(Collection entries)
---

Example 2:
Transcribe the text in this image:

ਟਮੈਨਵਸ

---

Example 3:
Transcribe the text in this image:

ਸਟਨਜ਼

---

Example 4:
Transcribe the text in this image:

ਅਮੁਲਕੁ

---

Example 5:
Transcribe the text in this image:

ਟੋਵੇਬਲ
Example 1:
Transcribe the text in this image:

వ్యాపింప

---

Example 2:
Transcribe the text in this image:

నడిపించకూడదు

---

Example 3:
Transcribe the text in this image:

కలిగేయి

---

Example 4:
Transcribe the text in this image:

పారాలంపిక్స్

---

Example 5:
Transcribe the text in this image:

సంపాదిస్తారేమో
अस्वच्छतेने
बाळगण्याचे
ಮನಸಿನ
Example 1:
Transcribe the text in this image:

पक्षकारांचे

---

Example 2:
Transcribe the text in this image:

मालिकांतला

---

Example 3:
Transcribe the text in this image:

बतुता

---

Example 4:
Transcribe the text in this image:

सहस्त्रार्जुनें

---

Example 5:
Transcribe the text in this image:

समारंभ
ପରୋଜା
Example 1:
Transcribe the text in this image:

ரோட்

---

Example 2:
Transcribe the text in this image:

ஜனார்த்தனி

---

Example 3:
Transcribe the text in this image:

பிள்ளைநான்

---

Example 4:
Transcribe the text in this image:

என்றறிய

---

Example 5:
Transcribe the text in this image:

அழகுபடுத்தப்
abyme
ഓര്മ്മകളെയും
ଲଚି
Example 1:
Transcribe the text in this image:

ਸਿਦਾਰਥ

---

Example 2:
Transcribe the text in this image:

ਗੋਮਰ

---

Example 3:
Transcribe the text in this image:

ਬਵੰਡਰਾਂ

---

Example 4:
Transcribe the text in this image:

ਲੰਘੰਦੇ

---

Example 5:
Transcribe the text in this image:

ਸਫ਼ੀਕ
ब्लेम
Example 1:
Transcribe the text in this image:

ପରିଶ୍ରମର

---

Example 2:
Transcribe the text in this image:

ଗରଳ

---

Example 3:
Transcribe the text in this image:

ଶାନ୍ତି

## WHAT YOU HAVE TO DO
Write every record out again, unaltered.

## WRITTEN RESPONSE
---

Example 2:
Transcribe the text in this image:

ਟਮੈਨਵਸ

---

Example 3:
Transcribe the text in this image:

ਸਟਨਜ਼

---

Example 4:
Transcribe the text in this image:

ਅਮੁਲਕੁ

---

Example 5:
Transcribe the text in this image:

ਟੋਵੇਬਲ
Example 1:
Transcribe the text in this image:

వ్యాపింప

---

Example 2:
Transcribe the text in this image:

నడిపించకూడదు

---

Example 3:
Transcribe the text in this image:

కలిగేయి

---

Example 4:
Transcribe the text in this image:

పారాలంపిక్స్

---

Example 5:
Transcribe the text in this image:

సంపాదిస్తారేమో
अस्वच्छतेने
बाळगण्याचे
ಮನಸಿನ
Example 1:
Transcribe the text in this image:

पक्षकारांचे

---

Example 2:
Transcribe the text in this image:

मालिकांतला

---

Example 3:
Transcribe the text in this image:

बतुता

---

Example 4:
Transcribe the text in this image:

सहस्त्रार्जुनें

---

Example 5:
Transcribe the text in this image:

समारंभ
ପରୋଜା
Example 1:
Transcribe the text in this image:

ரோட்

---

Example 2:
Transcribe the text in this image:

ஜனார்த்தனி

---

Example 3:
Transcribe the text in this image:

பிள்ளைநான்

---

Example 4:
Transcribe the text in this image:

என்றறிய

---

Example 5:
Transcribe the text in this image:

அழகுபடுத்தப்
abyme
ഓര്മ്മകളെയും
ଲଚି
Example 1:
Transcribe the text in this image:

ਸਿਦਾਰਥ

---

Example 2:
Transcribe the text in this image:

ਗੋਮਰ

---

Example 3:
Transcribe the text in this image:

ਬਵੰਡਰਾਂ

---

Example 4:
Transcribe the text in this image:

ਲੰਘੰਦੇ

---

Example 5:
Transcribe the text in this image:

ਸਫ਼ੀਕ
ब्लेम
Example 1:
Transcribe the text in this image:

ପରିଶ୍ରମର

---

Example 2:
Transcribe the text in this image:

ଗରଳ

---

Example 3:
Transcribe the text in this image:

ଶାନ୍ତି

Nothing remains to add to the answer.